# YOUR GOAL
Reproduce each line of the following material exactly, omitting the images.

(Beginning of DATASET RECORDS)

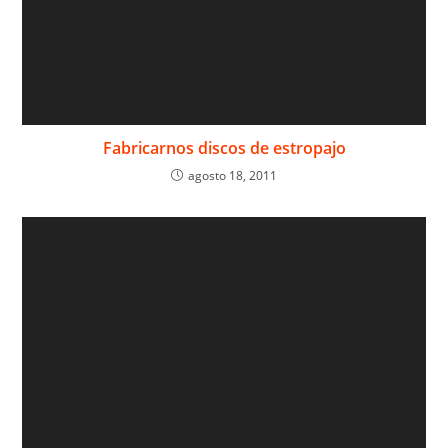
Fabricarnos discos de estropajo
agosto 18, 2011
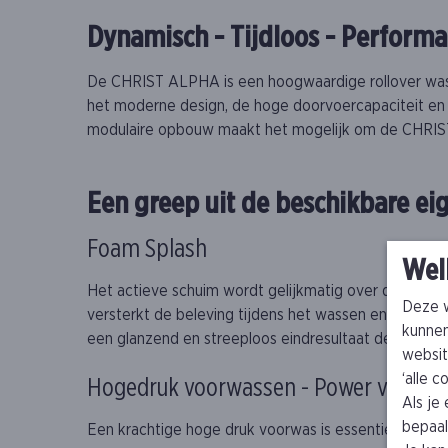
Dynamisch - Tijdloos - Perform
De CHRIST ALPHA is een hoogwaardige rollover wasst
het moderne design, de hoge doorvoercapaciteit en 
modulaire opbouw maakt het mogelijk om de CHRIST
Een greep uit de beschikbare ei
Foam Splash
Wel
Het actieve schuim wordt gelijkmatig over de volled
Deze w
versterkt de beleving tijdens het wassen en geeft 
kunnen
een glanzend en streeploos eindresultaat de wasstra
websit
‘alle 
Hogedruk voorwassen - Power van alle
Als je
bepaald
Een krachtige hoge druk voorwas is essentieel voor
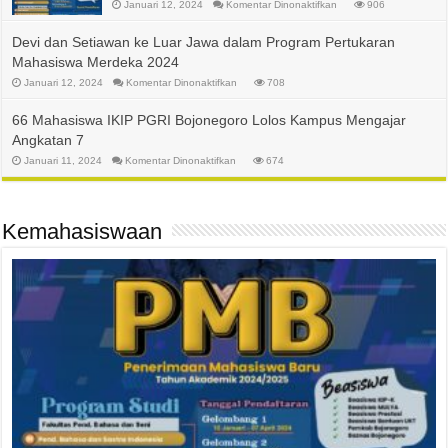
pada
Januari 12, 2024
Komentar Dinonaktifkan
906
Penerimaan
Mahasiswa
Baru
Devi dan Setiawan ke Luar Jawa dalam Program Pertukaran
IKIP
PGRI
Mahasiswa Merdeka 2024
Bojonegoro
2024
pada
Januari 12, 2024
Komentar Dinonaktifkan
708
Devi
dan
Setiawan
66 Mahasiswa IKIP PGRI Bojonegoro Lolos Kampus Mengajar
ke
Luar
Angkatan 7
Jawa
dalam
pada
Januari 11, 2024
Komentar Dinonaktifkan
674
Program
66
Pertukaran
Mahasiswa
Mahasiswa
IKIP
Merdeka
PGRI
2024
Bojonegoro
Kemahasiswaan
Lolos
Kampus
Mengajar
Angkatan
7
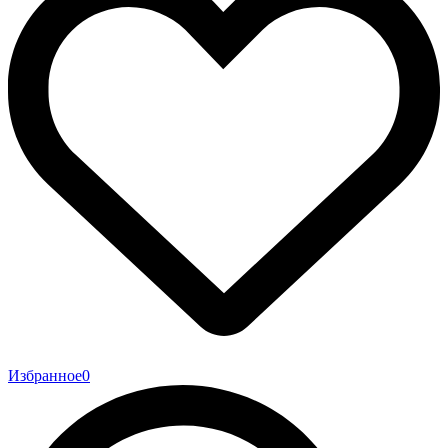
Избранное
0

(End of DATASET RECORDS)

# WRITTEN RESPONSE
Fabricarnos discos de estropajo
agosto 18, 2011
Dynamisch - Tijdloos - Perform
De CHRIST ALPHA is een hoogwaardige rollover wasst
het moderne design, de hoge doorvoercapaciteit en 
modulaire opbouw maakt het mogelijk om de CHRIST
Een greep uit de beschikbare ei
Foam Splash
Wel
Het actieve schuim wordt gelijkmatig over de volled
Deze w
versterkt de beleving tijdens het wassen en geeft 
kunnen
een glanzend en streeploos eindresultaat de wasstra
websit
‘alle 
Hogedruk voorwassen - Power van alle
Als je
bepaald
Een krachtige hoge druk voorwas is essentieel voor
pada
Januari 12, 2024
Komentar Dinonaktifkan
906
Penerimaan
Mahasiswa
Baru
Devi dan Setiawan ke Luar Jawa dalam Program Pertukaran
IKIP
PGRI
Mahasiswa Merdeka 2024
Bojonegoro
2024
pada
Januari 12, 2024
Komentar Dinonaktifkan
708
Devi
dan
Setiawan
66 Mahasiswa IKIP PGRI Bojonegoro Lolos Kampus Mengajar
ke
Luar
Angkatan 7
Jawa
dalam
pada
Januari 11, 2024
Komentar Dinonaktifkan
674
Program
66
Pertukaran
Mahasiswa
Mahasiswa
IKIP
Merdeka
PGRI
2024
Bojonegoro
Kemahasiswaan
Lolos
Kampus
Mengajar
Angkatan
7
Избранное
0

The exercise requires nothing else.